Social Skills – How can ‘reading’ and relating to others help me with my learning?
This term our Year 7 students in Room 27 and 28 have undergone an intensive Peer Mediation training with the Pastoral Care worker Kalai Jesudoss and the school counsellor El Mastrangelo. Through this process students have volunteered to be East Marden Primary School’s 2017 Peer Mediators.

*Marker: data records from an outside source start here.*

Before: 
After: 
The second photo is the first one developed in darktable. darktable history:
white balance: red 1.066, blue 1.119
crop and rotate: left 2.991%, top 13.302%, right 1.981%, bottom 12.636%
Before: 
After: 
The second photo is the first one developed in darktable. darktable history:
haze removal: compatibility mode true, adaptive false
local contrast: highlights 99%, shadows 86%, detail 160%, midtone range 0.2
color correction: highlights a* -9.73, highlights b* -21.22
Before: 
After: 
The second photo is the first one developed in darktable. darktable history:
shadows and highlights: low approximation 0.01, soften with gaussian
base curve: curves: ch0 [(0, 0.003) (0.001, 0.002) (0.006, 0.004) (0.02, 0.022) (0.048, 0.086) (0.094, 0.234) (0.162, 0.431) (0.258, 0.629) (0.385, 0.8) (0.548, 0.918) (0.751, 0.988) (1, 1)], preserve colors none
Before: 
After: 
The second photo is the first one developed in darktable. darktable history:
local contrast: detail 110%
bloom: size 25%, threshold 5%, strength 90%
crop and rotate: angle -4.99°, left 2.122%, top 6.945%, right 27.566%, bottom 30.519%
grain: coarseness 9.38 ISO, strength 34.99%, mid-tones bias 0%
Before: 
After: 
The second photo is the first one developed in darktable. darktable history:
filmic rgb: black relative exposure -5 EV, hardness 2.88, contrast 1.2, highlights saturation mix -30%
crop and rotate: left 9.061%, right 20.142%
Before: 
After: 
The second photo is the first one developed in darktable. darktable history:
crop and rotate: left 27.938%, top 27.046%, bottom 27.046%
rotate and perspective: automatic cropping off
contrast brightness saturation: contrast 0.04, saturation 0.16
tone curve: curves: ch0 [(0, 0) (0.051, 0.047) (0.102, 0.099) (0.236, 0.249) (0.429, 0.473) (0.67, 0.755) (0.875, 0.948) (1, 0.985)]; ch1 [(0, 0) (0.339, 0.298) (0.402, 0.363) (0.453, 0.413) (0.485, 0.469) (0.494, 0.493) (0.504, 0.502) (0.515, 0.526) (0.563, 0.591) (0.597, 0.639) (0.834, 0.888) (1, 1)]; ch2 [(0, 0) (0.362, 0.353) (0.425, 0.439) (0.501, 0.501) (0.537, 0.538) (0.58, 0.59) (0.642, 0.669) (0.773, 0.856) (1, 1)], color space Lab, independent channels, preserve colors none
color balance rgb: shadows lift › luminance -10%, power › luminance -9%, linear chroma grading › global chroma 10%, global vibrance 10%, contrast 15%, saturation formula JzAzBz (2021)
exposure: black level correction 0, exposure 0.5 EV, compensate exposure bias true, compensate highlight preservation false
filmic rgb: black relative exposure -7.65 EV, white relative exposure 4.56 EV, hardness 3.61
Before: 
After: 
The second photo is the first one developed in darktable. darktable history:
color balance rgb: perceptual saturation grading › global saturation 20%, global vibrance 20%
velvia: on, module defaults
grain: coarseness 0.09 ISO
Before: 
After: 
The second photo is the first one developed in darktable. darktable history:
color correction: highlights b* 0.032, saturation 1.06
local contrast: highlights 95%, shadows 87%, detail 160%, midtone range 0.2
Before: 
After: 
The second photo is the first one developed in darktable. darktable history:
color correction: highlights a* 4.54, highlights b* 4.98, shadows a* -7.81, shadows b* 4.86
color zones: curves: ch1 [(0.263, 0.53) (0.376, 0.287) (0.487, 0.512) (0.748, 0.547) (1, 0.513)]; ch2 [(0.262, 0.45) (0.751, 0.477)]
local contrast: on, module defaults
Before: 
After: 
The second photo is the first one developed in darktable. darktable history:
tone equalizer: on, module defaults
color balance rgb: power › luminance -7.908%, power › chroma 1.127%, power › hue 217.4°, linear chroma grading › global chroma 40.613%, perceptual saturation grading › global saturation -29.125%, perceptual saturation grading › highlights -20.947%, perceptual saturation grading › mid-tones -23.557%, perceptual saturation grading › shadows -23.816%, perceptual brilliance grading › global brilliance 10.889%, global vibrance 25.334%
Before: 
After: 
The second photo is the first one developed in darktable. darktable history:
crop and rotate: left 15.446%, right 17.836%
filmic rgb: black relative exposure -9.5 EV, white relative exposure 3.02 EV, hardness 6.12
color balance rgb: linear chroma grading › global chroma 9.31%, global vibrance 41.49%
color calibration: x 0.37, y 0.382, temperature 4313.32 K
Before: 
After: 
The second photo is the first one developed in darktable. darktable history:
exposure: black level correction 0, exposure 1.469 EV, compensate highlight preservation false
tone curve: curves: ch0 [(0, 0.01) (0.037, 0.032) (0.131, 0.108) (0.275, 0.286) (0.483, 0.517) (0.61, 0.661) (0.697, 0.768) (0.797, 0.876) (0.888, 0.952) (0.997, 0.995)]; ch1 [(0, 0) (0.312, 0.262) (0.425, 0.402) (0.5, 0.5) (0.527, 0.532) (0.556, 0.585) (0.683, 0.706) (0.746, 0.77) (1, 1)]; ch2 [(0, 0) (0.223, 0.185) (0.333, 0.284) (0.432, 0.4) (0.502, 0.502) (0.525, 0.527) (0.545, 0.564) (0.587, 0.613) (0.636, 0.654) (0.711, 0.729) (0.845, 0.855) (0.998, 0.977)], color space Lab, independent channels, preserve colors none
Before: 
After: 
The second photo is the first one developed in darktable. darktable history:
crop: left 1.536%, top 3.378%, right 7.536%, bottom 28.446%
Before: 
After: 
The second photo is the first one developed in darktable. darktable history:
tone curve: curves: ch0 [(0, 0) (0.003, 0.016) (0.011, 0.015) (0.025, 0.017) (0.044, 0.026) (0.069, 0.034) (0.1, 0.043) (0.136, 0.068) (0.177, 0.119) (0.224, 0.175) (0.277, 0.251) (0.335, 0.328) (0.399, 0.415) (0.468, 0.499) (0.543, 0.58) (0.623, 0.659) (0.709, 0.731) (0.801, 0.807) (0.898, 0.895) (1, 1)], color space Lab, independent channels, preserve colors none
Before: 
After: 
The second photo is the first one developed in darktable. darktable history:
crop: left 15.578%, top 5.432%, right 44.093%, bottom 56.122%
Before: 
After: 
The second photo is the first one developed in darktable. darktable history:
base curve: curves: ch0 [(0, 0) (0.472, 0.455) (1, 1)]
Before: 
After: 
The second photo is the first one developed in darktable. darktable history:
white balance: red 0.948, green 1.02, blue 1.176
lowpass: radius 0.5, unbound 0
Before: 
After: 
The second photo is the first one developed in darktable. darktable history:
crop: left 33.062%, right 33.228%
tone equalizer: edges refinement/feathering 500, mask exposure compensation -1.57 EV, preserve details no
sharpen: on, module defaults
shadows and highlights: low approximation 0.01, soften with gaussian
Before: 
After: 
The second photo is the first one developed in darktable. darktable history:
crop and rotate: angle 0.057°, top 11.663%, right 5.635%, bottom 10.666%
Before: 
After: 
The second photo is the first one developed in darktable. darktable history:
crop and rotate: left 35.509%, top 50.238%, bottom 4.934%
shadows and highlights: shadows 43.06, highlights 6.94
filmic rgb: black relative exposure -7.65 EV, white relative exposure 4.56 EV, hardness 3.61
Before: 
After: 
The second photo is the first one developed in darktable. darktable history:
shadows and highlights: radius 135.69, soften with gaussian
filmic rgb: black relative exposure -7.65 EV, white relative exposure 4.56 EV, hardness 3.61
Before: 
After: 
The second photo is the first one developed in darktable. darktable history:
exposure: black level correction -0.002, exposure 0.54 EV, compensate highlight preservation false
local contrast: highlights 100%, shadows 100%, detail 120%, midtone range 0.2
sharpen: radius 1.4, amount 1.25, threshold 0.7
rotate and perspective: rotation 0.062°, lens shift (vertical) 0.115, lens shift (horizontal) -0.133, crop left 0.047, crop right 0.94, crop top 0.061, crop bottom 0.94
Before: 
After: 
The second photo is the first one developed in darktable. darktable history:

What is the role of a Peer Mediator?
Peer Mediation is a conflict resolution program that is facilitated by Year 7 students for other students who are experiencing difficulties in solving an issue during play time. They are skilled to take a neutral position and help both parties to find a win-win solution without the intervention of a teacher. As the term has progressed Peer Mediators have learnt the value of this model and understand the positive impact they have already made to our school. Peer Mediator Evan Walker (Room 27) says “from the start of the year we have been seeing less and less students on the friendship benches”. While Elise Harding (Room 27) explains that she has been able to “help with problems among friends because some students were feeling excluded”.
Do Peer Mediators Replace teachers?
Peer Mediators do not replace teachers but they are able to help students who want to mutually work out their problems with peer support. During Peer Mediation training students are taught how to decide whether a problem needs to be referred onto a teacher or if a situation is too complex for them.
Where can you find them?
Every recess and lunch Peer Mediators work in pairs and roam around the school wearing bright orange vests. They can be found in all play areas and will approach students who are sitting on the Friendship benches.
Please talk with your child about the role of the Peer Mediator and encourage them to approach our wonderful Year 7 students. Alternatively children can sit on one of the Friendship benches if they need support or just want to have a chat to someone.
First Weeks of School
One of the ways we try to nurture our students at East Marden Primary School are by strengthening their social and emotional capabilities. We as educators and as parents can develop a child’s social and emotional wellbeing by building positive relationships with them. Opportunities for communication with caring adults is critical in maintaining genuine relationships.
Take the time this week to really connect and listen to your child.
Here are some open questions and statements that are sure to get the conversations flowing:
- Tell me about the game you played at school this week?
- I wonder which friends you have made in your new class.
- What is something interesting you know about your new teacher?
- Share with me one interesting thing you learnt this week.
- What’s the biggest difference between this year and last year?
- Who did you enjoy talking with the most this week?